In 5^2-4^2=9 cases "5" is the maximum for A, with p=5/5 A wins (because B can not have a 6).

So R(2,1)= 1/25*1/5 + 3/25*2/5 + 5/25*3/5 + 7/25*4/5 + 9/25*5/5
R(2,1) = (1/5)^3 * (1+6+15+28+45)= (1/5)^3*95

For our case we get:

p(2,1) = (1/6)^3 * (5 + p(2,1) + 50 + 10*p(1,1) + 95)

Substituting p(1,1)=4/7 and solving for p(2,1) we get:

p(2,1) = 1/(6^3-1) * (150+10*4/7) = 218/301 = 0.72425

I will post the general recursive formula to calculate all those possibilities later....

[Gorath]

Here is my recursive formula to calculate the propability that you beat with your x d6s an opponent with y d6s at an open test...

[gknoy]

Wow :) Very nice.

Would anyone else like to implement this (or input it into some Handy Math Calculation Tool (Mathmatica? Matlab?)), or shall I whip up some perl? :-) (which, of no one posts numbers, I might. Next week. :))

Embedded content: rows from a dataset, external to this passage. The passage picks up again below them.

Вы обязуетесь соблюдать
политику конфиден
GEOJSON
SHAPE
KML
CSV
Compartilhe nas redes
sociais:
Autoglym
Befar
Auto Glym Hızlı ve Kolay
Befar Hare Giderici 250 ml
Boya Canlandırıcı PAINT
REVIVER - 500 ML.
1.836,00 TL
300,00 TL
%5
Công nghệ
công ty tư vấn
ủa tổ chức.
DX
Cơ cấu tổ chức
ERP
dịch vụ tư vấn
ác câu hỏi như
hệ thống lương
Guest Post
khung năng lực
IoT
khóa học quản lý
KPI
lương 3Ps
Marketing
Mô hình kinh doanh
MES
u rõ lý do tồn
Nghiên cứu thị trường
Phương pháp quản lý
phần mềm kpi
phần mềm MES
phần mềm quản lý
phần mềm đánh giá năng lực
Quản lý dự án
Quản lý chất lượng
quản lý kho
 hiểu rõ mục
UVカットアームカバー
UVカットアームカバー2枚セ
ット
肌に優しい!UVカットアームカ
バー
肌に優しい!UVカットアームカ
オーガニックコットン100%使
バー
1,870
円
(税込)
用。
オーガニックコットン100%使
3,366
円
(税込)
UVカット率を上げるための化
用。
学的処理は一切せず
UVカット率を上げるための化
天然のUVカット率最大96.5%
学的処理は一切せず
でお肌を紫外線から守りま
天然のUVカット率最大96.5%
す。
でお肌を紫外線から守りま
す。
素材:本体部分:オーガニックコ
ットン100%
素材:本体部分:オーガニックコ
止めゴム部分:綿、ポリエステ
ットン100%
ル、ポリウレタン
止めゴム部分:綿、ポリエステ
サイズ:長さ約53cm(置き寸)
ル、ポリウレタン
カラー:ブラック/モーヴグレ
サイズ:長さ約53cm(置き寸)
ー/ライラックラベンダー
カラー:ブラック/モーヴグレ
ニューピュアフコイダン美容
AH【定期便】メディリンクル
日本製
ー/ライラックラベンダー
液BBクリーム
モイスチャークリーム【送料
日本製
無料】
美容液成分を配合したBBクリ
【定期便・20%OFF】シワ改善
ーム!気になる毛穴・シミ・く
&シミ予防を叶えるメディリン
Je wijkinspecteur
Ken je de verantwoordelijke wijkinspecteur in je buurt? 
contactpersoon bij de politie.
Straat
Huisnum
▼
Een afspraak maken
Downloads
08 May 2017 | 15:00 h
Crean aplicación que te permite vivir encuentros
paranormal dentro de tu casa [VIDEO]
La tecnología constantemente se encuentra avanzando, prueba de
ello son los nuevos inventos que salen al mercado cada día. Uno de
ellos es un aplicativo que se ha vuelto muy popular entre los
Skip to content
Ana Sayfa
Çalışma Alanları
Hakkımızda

One favor, though -- when choosing variables and putting them in monospaced font, Please don't use a lower cased L -- l and 1 look a lot alike. Same for O and 0 ... just as using s and 5 and S is problematic when doing it by hand, a lot of the time. I had a professor that liked to use s, it was bloody annoying. ;)

[Gorath]

When i get some time, i will implify the formula and post some propabilities.Perhaps you could verify p(1,1) and p(2,1) by brute force, so we know the formula is right?

I change the index small "L" in the last sum to n...

[gknoy]

wow, cool =)

although, in this case, it might be easier to calculate it than to verify by brute force -- simply because the testing seems like it will take a bit of code to do. ;)

[Gorath]

Okay, here it is:

[phelious fogg]

I just wanted to say, I HATE STATISTICS. That said I feel better. Maybe Ill give some time to think of a good combinatorics proof for this over the weekend. Gah, why cant you people ask a math question on Graph Theory or something.. sheesh..

[Gorath]

I hate statistics, combinatory too. But someone has to do the dirty job :rotfl:

phelious fogg as you are good in math i would appreciate if you could check my given formulas.